Grande partecipazione, gioia e commozione all’udienza concessa dal Santo Padre ai terremotati di Lazio, Marche, Umbria e Abruzzo
Roma - Grande partecipazione della Diocesi di Ascoli Piceno all'udienza che il Santo Padre Francesco ha voluto riservare alle persone colpite dal terremoto di Lazio, Marche, Umbria e Abruzzo e che si è svolta stamattina in Sala Paolo VI. La delegazione ascolana, guidata da S.Ecc.za Mons. Giovanni D’Ercole, è partita con 8 pullman alle 5 di questa mattina da vari punti della Città, della Vallata, della Riviera e da Acquasanta, Venarotta e Roccafluvione.
Il Papa ha esordito dicendo: "Qui non c'è posto per l'ottimismo, ma c'è posto per la speranza!". "L'ottimismo – ha spiegato - serve ad andare avanti per il momento ma non ha sostanza, come invece ha la speranza".
Il Pontefice ha parlato 'a braccio', non ha preparato alcun discorso perché "nella vostra situazione, il peggio che si può fare è fare un sermone. Preferisco prendere le vostre parole e farle mie, le parole che escono dal vostro cuore".

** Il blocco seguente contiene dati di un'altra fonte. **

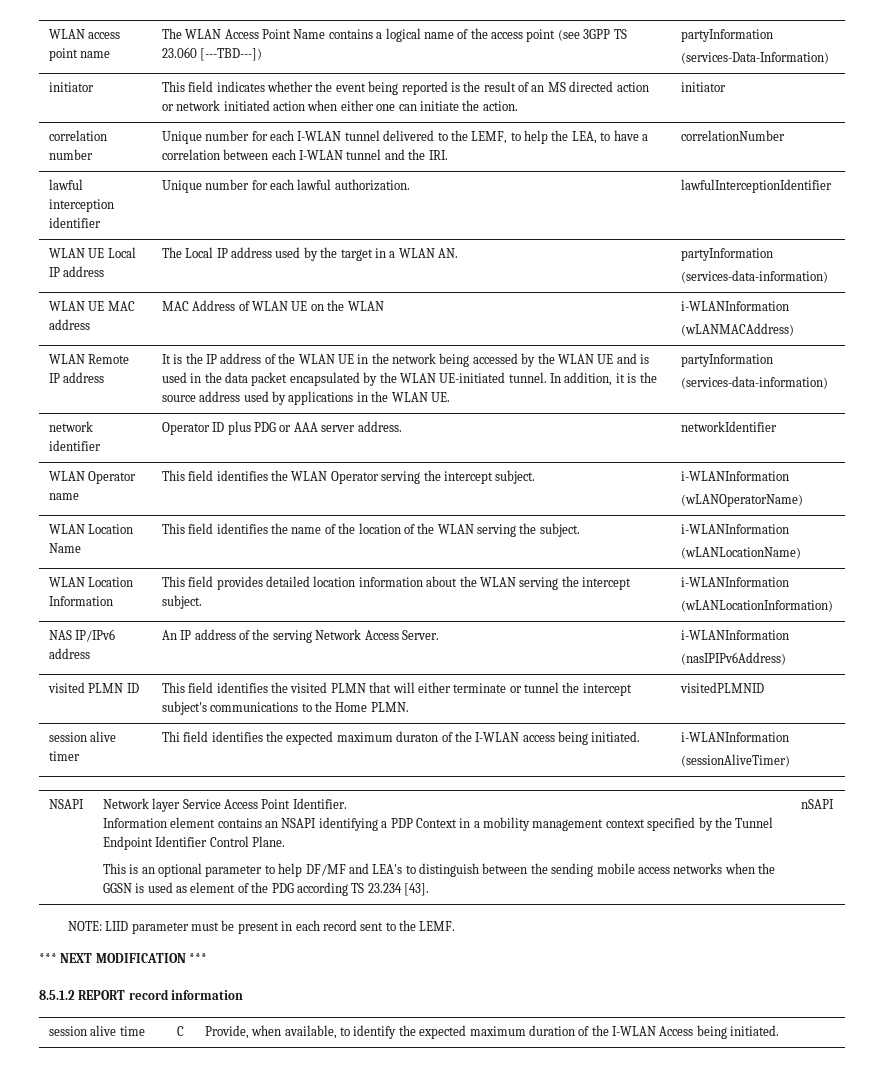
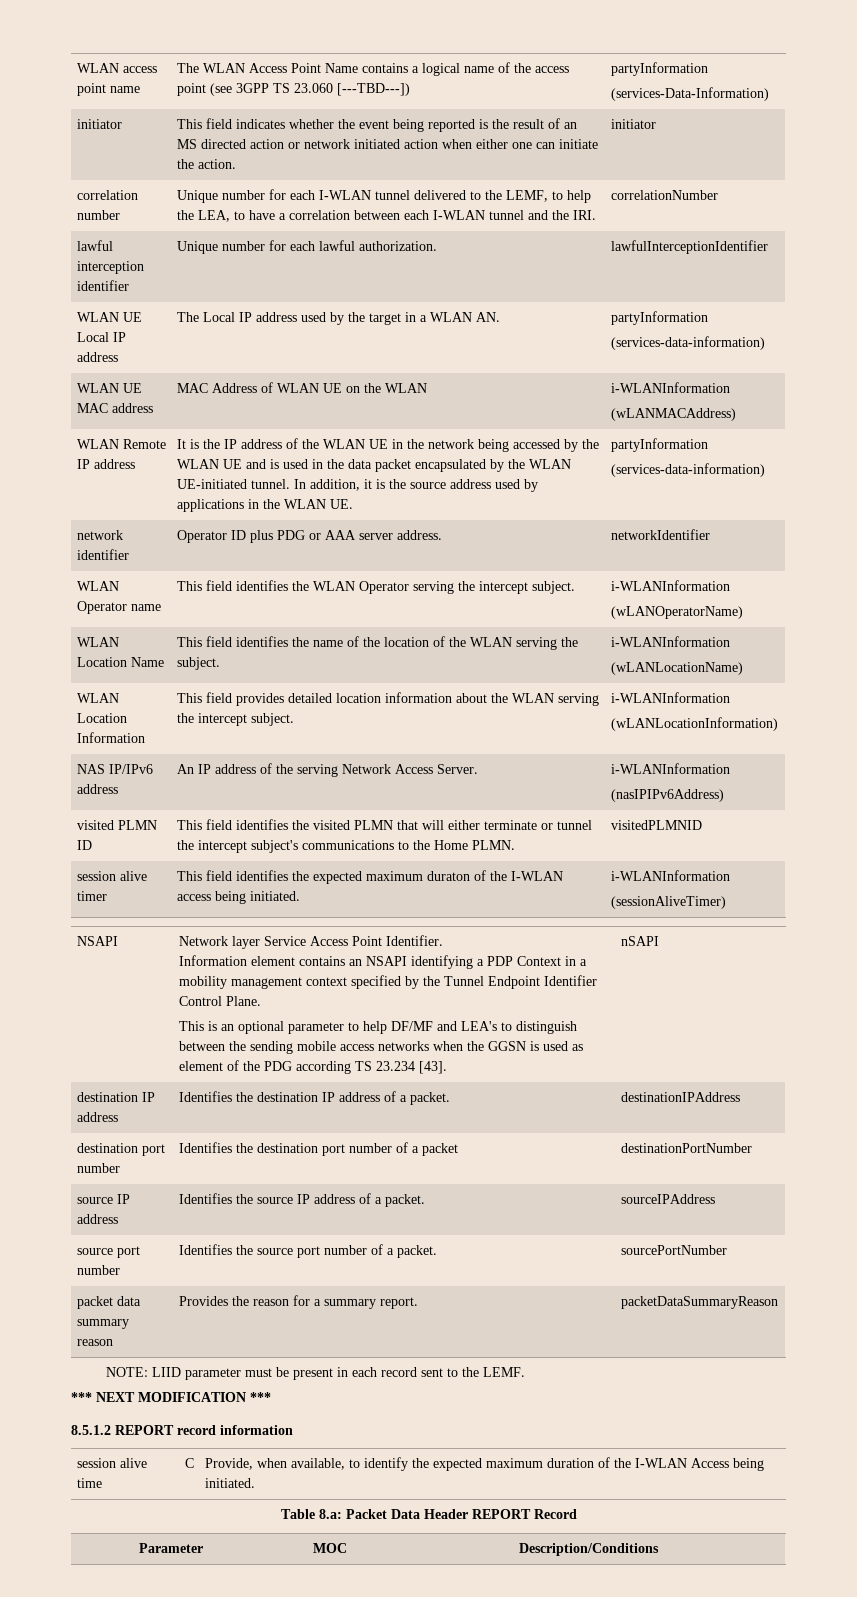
[161,731,180,742] Thi -> [176,871,202,881] This
(834, 804) none -> [76,1092,155,1102] [76,1112,118,1122] [178,1091,450,1105] [620,1092,740,1102] [76,1143,165,1156] [76,1163,120,1173] [178,1142,458,1156] [620,1143,752,1153] [76,1194,130,1204] [76,1214,118,1224] [178,1193,425,1207] [620,1194,715,1204] [76,1246,140,1258] [76,1265,120,1275] [178,1244,437,1258] [620,1245,727,1255] [76,1296,141,1309] [76,1319,129,1329] [76,1339,113,1346] [178,1295,418,1309] [620,1296,778,1309] // destination IP address | Identifies the destination IP address of a packet. | destinationIPAddress // destination port number | Identifies the destination port number of a packet | destinationPortNumber // source IP address | Identifies the source IP address of a packet. | sourceIPAddress // source port number | Identifies the source port number of a packet. | sourcePortNumber // packet data summary reason | Provides the reason for a summary report. | packetDataSummaryReason
(780, 1030) none -> [280,1509,577,1519] [138,1543,203,1553] [313,1543,347,1553] [518,1543,659,1556] // Table 8.a: Packet Data Header REPORT Record // Parameter | MOC | Description/Conditions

"Sono orgoglioso dei parroci – ha esclamato Papa Francesco - che non hanno lasciato la loro terra, pastori che non hanno abbandonato il loro gregge e che non sono fuggiti davanti al lupo. Vi sono vicino e vi ringrazio per essere venuti qui in Vaticano".
La via indicata da Papa Francesco è "ricostruire i cuori, ancor prima delle case; ricostruire il tessuto sociale e umano" e ha incoraggiato: "Per ricostruire ci vogliono il cuore e le mani: le mani di tutti, le mani di Dio che guariscono, le mani di tanta gente come quelle dei vigili del fuoco e dei volontari che hanno aiutato tanta altra gente a uscire dalle macerie. Ricostruire e restare, per non ferire ancora di più la propria terra, nonostante si siano persi i figli, i genitori, le case".
Così, "anche il pianto fa bene, ma piangere insieme fa meglio che piangere da soli. Le ferite guariscono, anche se le cicatrici resteranno per tutta la vita – ha sottolineato il Papa - Sarà una vita con una cicatrice in più: ci si è salvati la vita ma non sarà più una vita come quella di prima. E allora, vicinanza è il nocciolo che ci fa più coraggiosi e più umani". Quindi, l'esortazione finale ai terremotati a "ricominciare, senza perdere la capacità di sognare, sognare di riprendersi".
Mons. D’Ercole al termine dell’Udienza ha dichiarato: “Il Pontefice ha toccato il cuore della nostra gente, arrivando direttamente a raccogliere il loro desiderio. Abbiamo sentito il suo grande sostegno e la sua vicinanza. Questo non è il momento di promesse inutili o discorsi di circostanza. In questo momento si ha bisogno di verità, si ha bisogno di chi ti dice la verità e di chi condivide con te il tempo della prova e lo fa con il cuore. Abbiamo sentito la sua compartecipazione alla sofferenza: lui c’è stato fin dal primo momento e, ci ha assicurato, che continuerà ad esserci. Il riscontro che ho avuto tra la nostra gente è stato forte. Soprattutto in quelle famiglie – e sono tante quelle che hanno perso quasi tutti i loro cari – che hanno testimoniato il calore dell’abbraccio del Papa e me lo hanno riferito con queste parole: sentiamo di non essere soli. Il Papa è voluto passare in mezzo alla gente, salutare quante più persone possibili, far sentire la sua vicinanza, il suo affetto…”.
Al termine dell’udienza tutti gli ascolani si sono ritrovati nella Chiesa di S.Monica per la celebrazione eucaristica, presieduta da Mons. D’Ercole, che ha coronato la giornata e l’incontro con il Santo Padre. “E’ stato come raccogliere il messaggio del Santo Padre per farlo nostro – ha detto il Vescovo nell’omelia -. Nella Parola di Dio del giorno abbiamo trovato la strada per realizzare ciò che il Papa ci ha detto: amarsi gli uni gli altri, camminare insieme, amare non a parole ma nei fatti e nella verità”.